We, the undersigned organizations representing America’s startup community, respectfully urge you to clarify as quickly as possible that small businesses with equity investors will not be excluded from the 7(a) loan program under the Coronavirus Aid, Relief, and Economic Security (CARES) Act.  In particular, we are gravely concerned that application of the current Small Business Administration’s (SBA) “Affiliation Rules” to these companies will create confusion and delays in administering the program, and could effectively exclude many startups that are trying to survive this economic crisis.  Such a result would be contrary to the intent of the legislation to provide assistance broadly across all sectors of the economy.

The CARES Act takes many positive steps forward to provide relief to the U.S. economy.  However, the goals of the program will be undermined if the “Affiliation Rules” prevent many small companies with equity investment — as is the case with most startups — from qualifying for the emergency relief made available by the CARES Act.  This relief is intended for companies with less than 500 employees, other firms that qualify based upon eligible size standards, and entities that already have an explicit waiver.  Depending on how the SBA assesses questions of “control” under current “Affiliation Rules,” many of these companies could be required to aggregate the employees of unrelated companies in which their investors are affiliated and count them in their employee count, pushing many above the employee size threshold.  Regardless of the purpose of these rules for traditional 7(a) loans, allowing the rules to exclude some of our country’s most innovative startups in this new loan program is manifestly contrary to the intent of the legislation: to help small businesses keep their lights on and their employees working despite the double financial squeeze created by the economic and financial market downturns.

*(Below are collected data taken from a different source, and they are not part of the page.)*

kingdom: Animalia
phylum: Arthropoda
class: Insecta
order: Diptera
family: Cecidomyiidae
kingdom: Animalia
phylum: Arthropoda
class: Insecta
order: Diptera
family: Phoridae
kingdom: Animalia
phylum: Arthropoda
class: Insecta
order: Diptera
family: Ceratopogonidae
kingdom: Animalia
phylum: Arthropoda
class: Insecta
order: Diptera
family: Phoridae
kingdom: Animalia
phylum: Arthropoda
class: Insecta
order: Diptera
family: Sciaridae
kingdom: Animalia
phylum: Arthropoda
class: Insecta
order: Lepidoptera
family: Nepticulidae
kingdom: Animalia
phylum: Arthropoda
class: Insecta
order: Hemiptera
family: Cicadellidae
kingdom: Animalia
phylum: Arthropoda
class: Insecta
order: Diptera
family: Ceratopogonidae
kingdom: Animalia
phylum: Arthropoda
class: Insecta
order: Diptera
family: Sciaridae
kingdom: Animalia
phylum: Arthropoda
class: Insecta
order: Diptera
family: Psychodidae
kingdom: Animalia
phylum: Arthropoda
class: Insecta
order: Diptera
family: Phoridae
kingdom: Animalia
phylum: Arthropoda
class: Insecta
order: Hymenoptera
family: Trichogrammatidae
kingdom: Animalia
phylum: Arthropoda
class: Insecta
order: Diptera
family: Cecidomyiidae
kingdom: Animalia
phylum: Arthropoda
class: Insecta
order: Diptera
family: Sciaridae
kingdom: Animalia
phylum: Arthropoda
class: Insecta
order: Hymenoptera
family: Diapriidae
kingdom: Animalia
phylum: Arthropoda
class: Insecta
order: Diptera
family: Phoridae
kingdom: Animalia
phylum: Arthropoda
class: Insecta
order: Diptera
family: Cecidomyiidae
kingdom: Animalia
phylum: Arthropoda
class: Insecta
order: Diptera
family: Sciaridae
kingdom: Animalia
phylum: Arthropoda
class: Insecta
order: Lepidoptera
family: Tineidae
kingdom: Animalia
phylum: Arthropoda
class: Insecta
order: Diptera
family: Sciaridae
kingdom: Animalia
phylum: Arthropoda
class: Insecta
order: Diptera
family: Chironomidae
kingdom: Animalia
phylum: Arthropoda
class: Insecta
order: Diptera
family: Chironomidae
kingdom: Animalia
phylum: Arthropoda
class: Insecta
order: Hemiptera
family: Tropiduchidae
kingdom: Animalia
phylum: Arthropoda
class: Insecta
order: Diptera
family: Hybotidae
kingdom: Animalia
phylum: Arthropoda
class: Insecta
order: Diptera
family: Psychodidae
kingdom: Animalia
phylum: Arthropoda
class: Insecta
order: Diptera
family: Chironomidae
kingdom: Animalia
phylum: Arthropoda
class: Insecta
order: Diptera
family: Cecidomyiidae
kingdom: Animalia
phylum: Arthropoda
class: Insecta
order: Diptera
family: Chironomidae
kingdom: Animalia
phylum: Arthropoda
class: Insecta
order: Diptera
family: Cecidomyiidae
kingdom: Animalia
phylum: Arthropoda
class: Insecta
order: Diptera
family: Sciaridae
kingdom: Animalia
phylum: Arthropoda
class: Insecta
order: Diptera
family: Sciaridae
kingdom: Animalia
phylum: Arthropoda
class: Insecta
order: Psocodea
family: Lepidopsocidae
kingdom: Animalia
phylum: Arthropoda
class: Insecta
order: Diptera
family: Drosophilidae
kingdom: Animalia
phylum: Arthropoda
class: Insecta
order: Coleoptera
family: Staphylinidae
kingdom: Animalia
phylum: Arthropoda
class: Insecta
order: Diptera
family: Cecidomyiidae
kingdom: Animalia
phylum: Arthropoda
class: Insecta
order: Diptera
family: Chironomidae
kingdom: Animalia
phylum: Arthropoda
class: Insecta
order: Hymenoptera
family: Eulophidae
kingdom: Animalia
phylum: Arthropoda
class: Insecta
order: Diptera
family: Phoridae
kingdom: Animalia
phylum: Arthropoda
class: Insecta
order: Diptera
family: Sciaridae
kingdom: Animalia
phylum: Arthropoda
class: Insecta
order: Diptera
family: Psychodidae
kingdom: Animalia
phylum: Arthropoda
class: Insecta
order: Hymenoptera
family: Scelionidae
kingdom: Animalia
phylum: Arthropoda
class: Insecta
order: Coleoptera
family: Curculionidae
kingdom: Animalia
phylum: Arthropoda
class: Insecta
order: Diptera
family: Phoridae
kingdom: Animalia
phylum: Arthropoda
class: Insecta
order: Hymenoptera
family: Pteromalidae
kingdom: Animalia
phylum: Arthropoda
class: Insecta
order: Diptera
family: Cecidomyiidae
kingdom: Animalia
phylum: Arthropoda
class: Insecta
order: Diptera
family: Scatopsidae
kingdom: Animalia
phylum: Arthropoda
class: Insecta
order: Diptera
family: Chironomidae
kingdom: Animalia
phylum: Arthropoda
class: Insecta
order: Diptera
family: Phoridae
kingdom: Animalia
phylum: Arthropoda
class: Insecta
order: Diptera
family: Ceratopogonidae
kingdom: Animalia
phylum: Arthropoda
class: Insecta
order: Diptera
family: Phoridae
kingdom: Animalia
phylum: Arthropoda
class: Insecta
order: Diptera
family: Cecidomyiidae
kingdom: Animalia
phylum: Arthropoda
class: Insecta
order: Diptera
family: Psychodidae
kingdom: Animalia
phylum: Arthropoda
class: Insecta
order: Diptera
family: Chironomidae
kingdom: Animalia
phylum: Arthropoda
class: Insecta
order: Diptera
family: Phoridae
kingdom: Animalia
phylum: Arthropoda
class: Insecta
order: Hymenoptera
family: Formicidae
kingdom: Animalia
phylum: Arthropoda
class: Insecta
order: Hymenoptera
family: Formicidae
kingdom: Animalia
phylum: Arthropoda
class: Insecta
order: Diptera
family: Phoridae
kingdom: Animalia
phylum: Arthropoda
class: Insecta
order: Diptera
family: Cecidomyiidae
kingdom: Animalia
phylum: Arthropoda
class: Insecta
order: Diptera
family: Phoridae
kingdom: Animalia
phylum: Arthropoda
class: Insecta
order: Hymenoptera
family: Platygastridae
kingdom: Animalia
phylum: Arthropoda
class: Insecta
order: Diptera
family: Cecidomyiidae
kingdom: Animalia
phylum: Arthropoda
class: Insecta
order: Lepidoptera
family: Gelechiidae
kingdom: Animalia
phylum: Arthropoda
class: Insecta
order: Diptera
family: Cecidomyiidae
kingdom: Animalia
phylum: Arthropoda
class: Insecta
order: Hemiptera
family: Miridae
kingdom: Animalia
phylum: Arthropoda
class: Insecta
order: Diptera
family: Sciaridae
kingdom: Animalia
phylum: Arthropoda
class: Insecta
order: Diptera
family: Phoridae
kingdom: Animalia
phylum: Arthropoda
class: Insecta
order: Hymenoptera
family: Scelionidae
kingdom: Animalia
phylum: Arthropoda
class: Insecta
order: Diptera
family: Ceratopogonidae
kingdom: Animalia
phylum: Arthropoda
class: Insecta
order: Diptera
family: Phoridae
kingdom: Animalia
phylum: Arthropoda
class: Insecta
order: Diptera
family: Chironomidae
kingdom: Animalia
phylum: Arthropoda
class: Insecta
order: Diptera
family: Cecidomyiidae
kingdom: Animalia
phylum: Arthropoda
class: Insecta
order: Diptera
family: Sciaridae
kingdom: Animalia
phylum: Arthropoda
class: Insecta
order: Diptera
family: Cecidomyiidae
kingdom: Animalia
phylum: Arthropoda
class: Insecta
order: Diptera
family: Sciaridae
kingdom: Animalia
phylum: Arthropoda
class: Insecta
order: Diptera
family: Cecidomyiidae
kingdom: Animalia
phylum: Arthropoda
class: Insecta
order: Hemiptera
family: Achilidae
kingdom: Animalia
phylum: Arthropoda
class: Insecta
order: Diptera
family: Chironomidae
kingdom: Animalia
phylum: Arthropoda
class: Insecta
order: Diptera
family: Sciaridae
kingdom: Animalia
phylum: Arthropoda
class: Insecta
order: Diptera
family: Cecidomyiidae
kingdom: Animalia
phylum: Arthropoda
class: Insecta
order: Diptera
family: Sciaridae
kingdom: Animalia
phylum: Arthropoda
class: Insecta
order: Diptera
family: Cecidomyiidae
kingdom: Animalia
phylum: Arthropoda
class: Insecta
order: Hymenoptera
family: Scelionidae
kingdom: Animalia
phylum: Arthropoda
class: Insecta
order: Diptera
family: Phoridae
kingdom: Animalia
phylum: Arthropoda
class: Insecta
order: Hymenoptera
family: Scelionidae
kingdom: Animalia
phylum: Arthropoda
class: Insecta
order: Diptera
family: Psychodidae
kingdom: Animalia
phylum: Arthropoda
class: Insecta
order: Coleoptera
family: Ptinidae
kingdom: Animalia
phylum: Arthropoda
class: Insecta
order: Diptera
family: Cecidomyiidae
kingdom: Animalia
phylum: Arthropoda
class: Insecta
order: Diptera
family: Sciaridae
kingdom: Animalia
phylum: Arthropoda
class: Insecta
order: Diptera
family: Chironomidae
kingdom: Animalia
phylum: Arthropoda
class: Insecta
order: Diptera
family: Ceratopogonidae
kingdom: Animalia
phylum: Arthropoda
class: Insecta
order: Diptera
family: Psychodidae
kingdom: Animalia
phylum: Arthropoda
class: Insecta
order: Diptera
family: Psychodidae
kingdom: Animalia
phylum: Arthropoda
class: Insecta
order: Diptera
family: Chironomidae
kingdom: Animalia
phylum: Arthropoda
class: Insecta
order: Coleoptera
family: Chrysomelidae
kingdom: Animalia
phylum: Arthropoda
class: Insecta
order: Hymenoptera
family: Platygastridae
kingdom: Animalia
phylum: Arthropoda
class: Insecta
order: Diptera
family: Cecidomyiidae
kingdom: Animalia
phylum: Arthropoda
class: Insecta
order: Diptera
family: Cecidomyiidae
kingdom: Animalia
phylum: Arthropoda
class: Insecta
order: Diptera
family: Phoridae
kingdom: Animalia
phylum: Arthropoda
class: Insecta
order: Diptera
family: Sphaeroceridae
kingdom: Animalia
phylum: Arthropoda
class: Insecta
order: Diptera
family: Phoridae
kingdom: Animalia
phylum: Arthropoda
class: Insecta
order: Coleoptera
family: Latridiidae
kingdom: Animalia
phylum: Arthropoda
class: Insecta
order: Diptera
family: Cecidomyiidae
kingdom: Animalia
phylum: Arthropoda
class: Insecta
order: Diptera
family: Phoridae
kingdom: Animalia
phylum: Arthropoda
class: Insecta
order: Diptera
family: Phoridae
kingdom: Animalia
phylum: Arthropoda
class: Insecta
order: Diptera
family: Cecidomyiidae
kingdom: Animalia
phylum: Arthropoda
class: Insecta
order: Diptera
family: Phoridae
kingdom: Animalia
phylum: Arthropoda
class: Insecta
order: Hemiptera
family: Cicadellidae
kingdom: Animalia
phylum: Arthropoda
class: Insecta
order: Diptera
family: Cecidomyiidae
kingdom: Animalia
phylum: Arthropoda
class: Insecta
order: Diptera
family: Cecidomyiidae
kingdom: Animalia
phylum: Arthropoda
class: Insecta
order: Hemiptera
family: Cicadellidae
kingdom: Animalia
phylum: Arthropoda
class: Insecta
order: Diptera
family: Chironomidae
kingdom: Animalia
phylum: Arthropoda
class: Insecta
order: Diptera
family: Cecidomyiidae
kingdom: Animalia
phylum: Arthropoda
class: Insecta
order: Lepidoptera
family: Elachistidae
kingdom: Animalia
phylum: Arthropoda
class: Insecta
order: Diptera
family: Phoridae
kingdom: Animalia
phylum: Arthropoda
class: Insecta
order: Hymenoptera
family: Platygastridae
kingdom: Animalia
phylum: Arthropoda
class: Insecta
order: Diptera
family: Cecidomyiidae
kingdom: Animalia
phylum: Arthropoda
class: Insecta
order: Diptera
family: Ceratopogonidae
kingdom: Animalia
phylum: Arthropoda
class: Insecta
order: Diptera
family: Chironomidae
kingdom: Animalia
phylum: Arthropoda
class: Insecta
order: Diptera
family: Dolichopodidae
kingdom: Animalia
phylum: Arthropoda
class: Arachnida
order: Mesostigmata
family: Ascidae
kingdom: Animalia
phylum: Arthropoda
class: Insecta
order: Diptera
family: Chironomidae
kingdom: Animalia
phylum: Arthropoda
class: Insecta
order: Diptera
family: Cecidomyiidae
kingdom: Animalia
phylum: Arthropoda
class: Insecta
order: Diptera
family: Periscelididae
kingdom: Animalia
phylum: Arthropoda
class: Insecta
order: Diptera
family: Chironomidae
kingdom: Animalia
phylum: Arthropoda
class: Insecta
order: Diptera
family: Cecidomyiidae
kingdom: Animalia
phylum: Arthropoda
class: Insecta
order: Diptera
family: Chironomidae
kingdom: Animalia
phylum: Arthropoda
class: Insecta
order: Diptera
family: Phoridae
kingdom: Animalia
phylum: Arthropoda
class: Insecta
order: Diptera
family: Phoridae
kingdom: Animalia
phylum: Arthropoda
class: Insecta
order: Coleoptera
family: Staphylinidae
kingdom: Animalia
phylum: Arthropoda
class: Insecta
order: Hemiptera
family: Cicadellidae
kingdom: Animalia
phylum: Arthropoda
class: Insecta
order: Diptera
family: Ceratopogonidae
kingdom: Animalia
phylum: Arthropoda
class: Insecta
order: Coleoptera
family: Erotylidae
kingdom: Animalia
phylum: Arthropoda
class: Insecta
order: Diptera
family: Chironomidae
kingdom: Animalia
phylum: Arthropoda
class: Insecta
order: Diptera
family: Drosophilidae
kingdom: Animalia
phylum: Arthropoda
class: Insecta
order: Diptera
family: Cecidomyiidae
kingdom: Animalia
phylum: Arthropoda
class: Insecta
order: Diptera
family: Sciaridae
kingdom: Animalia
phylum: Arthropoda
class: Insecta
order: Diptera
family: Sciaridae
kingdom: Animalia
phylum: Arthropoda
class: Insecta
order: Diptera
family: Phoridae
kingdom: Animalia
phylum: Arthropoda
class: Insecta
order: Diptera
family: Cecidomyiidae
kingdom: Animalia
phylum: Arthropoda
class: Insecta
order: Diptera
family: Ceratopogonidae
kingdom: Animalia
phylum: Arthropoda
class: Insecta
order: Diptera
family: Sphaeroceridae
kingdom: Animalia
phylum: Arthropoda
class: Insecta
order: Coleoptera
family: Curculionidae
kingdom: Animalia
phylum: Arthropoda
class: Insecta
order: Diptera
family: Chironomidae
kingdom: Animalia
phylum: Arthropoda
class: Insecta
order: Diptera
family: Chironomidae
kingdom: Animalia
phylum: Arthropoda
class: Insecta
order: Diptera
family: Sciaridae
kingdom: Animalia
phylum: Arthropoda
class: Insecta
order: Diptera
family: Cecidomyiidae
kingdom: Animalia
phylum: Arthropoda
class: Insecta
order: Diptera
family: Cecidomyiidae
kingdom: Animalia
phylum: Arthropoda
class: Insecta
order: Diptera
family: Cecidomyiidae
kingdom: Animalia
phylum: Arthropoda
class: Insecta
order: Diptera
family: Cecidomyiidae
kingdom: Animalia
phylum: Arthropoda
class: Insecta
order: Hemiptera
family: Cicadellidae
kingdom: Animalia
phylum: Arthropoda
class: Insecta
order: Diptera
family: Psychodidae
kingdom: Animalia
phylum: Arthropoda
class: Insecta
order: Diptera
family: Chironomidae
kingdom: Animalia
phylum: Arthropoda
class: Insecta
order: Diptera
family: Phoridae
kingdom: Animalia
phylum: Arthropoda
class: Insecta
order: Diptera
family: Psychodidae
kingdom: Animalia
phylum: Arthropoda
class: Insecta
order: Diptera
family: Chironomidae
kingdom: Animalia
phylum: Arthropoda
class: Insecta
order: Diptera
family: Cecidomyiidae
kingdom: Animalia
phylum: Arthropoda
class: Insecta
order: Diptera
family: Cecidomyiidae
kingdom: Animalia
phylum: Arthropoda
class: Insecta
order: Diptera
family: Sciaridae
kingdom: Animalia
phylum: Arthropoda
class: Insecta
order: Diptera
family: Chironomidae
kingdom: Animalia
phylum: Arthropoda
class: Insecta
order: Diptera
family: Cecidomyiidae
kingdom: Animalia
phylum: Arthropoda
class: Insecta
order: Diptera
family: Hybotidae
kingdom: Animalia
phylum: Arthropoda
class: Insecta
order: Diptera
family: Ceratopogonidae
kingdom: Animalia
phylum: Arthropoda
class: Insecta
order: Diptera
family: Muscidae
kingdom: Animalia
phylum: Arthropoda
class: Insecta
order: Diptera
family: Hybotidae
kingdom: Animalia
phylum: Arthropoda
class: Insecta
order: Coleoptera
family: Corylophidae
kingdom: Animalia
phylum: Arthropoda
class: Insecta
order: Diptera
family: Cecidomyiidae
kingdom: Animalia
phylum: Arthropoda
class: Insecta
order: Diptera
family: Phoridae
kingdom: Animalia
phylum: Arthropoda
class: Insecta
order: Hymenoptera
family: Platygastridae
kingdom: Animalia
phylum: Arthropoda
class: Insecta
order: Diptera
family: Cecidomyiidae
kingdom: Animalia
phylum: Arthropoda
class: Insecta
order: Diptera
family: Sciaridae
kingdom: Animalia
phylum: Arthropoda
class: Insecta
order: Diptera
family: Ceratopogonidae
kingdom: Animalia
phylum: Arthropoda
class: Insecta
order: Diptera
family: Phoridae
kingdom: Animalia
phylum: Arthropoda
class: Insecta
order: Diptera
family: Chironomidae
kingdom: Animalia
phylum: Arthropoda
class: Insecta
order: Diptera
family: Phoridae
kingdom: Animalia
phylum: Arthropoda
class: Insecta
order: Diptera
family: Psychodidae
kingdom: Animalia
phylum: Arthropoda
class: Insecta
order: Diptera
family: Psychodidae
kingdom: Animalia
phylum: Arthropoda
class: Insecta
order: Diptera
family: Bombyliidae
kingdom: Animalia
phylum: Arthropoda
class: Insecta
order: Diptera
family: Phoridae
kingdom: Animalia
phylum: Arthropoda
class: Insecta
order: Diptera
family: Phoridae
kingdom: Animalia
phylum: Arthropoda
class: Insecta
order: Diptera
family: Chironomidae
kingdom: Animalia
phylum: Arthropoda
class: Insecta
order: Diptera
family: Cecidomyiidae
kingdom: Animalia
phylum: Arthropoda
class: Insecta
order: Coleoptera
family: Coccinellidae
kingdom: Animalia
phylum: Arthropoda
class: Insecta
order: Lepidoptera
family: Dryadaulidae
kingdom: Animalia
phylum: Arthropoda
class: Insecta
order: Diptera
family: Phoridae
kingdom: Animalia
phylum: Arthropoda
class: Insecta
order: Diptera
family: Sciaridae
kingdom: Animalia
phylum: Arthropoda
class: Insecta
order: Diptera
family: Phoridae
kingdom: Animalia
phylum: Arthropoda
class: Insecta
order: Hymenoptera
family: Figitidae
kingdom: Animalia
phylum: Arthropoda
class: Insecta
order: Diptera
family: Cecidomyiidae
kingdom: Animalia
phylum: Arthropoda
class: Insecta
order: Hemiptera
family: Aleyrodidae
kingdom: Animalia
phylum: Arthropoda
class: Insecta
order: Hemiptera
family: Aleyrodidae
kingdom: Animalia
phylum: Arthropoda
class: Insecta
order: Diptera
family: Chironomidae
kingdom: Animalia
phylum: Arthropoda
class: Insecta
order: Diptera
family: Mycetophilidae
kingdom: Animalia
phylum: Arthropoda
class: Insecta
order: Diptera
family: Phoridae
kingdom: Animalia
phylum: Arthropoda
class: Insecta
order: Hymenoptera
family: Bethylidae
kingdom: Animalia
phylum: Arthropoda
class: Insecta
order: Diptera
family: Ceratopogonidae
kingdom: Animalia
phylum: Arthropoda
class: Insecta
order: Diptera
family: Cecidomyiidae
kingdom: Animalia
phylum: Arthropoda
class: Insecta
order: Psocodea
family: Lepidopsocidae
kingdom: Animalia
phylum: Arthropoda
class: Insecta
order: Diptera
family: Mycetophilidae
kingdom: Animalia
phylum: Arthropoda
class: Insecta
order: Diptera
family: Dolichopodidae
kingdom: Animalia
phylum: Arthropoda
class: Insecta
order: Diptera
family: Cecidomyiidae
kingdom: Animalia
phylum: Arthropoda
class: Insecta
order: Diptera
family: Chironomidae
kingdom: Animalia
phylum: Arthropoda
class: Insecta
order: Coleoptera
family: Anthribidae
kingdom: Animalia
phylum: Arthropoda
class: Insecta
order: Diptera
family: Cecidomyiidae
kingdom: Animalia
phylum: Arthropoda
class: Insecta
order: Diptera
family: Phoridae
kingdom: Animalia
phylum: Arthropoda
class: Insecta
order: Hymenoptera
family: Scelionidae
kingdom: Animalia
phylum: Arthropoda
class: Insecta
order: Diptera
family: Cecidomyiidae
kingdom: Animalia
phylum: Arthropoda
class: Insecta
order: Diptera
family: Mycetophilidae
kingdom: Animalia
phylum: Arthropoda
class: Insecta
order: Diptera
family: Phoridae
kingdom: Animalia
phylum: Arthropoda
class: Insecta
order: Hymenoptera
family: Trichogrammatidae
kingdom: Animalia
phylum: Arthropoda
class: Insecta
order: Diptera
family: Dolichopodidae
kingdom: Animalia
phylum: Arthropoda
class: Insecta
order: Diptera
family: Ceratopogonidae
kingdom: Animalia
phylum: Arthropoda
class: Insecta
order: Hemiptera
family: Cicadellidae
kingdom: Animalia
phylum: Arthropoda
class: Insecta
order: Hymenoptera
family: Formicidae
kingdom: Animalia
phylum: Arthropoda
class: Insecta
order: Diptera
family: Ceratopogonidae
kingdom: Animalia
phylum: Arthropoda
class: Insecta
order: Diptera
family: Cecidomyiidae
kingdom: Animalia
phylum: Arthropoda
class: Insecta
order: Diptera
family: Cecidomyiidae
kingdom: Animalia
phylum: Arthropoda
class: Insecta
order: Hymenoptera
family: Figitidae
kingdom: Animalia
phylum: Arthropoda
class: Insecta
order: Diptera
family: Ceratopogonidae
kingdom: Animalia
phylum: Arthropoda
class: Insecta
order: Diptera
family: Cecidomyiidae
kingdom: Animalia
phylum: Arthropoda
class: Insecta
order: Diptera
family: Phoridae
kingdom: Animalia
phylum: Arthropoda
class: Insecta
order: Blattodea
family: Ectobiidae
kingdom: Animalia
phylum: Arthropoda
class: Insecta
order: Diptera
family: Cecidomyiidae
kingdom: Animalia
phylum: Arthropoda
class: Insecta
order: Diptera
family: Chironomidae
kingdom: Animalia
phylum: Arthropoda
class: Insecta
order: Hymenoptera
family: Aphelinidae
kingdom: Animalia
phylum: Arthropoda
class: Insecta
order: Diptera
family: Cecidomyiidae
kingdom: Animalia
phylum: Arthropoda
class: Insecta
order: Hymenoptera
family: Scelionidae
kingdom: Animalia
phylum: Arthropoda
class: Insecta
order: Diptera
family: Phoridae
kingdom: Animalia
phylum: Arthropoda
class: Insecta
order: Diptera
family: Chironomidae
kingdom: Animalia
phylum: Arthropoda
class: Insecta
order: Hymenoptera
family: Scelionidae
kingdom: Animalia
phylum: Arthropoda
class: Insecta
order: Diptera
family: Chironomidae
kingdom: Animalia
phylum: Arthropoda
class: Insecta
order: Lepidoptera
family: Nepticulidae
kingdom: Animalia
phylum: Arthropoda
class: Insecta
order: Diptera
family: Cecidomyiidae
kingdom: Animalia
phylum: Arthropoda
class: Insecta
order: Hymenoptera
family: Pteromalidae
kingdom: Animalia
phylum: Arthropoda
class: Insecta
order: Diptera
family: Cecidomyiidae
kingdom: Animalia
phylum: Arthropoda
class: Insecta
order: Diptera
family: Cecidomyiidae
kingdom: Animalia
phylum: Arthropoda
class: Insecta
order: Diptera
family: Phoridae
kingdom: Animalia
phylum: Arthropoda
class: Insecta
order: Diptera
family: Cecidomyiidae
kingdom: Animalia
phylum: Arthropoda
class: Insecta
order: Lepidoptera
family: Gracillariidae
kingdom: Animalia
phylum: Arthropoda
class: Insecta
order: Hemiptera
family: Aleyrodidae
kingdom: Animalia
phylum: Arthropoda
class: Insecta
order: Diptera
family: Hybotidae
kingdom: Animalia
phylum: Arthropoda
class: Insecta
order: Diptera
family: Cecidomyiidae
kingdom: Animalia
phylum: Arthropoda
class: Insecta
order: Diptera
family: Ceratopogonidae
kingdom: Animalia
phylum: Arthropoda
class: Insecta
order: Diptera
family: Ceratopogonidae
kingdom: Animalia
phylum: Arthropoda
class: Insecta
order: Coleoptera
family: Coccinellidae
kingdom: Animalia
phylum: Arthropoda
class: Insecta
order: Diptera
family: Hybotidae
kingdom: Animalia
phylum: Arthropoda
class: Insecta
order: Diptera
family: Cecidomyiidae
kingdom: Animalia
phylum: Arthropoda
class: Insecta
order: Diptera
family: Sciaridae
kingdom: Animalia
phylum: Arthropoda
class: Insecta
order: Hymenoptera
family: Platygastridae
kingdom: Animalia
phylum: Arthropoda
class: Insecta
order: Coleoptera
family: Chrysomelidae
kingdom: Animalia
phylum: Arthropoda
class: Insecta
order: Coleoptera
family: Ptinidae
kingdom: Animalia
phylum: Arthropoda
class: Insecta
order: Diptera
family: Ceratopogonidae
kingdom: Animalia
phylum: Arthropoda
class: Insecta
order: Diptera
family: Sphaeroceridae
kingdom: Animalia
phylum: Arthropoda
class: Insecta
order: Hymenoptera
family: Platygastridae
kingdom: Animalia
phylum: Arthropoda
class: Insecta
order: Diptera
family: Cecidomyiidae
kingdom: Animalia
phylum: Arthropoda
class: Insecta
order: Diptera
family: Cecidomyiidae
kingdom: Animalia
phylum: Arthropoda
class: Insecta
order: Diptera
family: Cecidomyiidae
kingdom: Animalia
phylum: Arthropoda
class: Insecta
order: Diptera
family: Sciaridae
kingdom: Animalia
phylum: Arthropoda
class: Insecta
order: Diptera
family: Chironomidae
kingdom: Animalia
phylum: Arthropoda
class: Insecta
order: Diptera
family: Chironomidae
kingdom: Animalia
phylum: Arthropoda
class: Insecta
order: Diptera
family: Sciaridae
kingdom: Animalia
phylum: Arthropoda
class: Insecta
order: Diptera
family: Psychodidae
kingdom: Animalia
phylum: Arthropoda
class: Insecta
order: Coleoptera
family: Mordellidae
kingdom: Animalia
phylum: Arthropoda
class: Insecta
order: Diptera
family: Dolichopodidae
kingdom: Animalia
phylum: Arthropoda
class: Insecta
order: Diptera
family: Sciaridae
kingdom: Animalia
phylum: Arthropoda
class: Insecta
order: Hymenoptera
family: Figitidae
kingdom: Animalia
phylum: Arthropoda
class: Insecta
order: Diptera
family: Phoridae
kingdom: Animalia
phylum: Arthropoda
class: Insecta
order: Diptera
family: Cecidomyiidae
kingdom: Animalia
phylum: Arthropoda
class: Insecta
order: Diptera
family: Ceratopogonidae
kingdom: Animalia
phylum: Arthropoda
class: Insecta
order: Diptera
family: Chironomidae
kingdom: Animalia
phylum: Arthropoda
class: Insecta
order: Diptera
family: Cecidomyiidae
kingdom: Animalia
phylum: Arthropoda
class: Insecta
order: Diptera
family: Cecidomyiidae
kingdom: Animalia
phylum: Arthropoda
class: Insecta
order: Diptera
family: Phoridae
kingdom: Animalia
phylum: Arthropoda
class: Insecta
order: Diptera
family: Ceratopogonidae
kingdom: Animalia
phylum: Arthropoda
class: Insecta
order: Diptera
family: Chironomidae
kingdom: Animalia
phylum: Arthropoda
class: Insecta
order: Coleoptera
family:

Without clear guidance enabling startups and small businesses supported by equity investment to access the loan facility, many of these startups may be rendered ineligible.  The confusion alone could lead to waves of preventable layoffs.  These layoffs will also have broad short-term downstream economic consequences, including for service-oriented businesses like restaurants, coffee shops, and bars, who rely on these workers as customers.

In addition to laying off workers, startups will have to shut down critical research and development (R&D) projects in fields like bio-research, medical technology, and artificial intelligence, setting back our country’s competitiveness and delaying the creation of new tools to combat the COVID-19 pandemic.  Bottom line: not providing this critical support to startups now will cause both short-term pain and long-term consequences that linger for years.

In 2019 alone, 2.27 million jobs were created in the U.S. by startups across our nation.  According to the job site Indeed, 98 percent of firms have fewer than 100 employees and between small and medium sized companies, they jointly employ 55 percent of employees.  When implementing the CARES Act, we urge the SBA to issue guidance that makes clear affiliation rules do not arbitrarily exclude our most innovative startups.  Thank you for considering our concerns.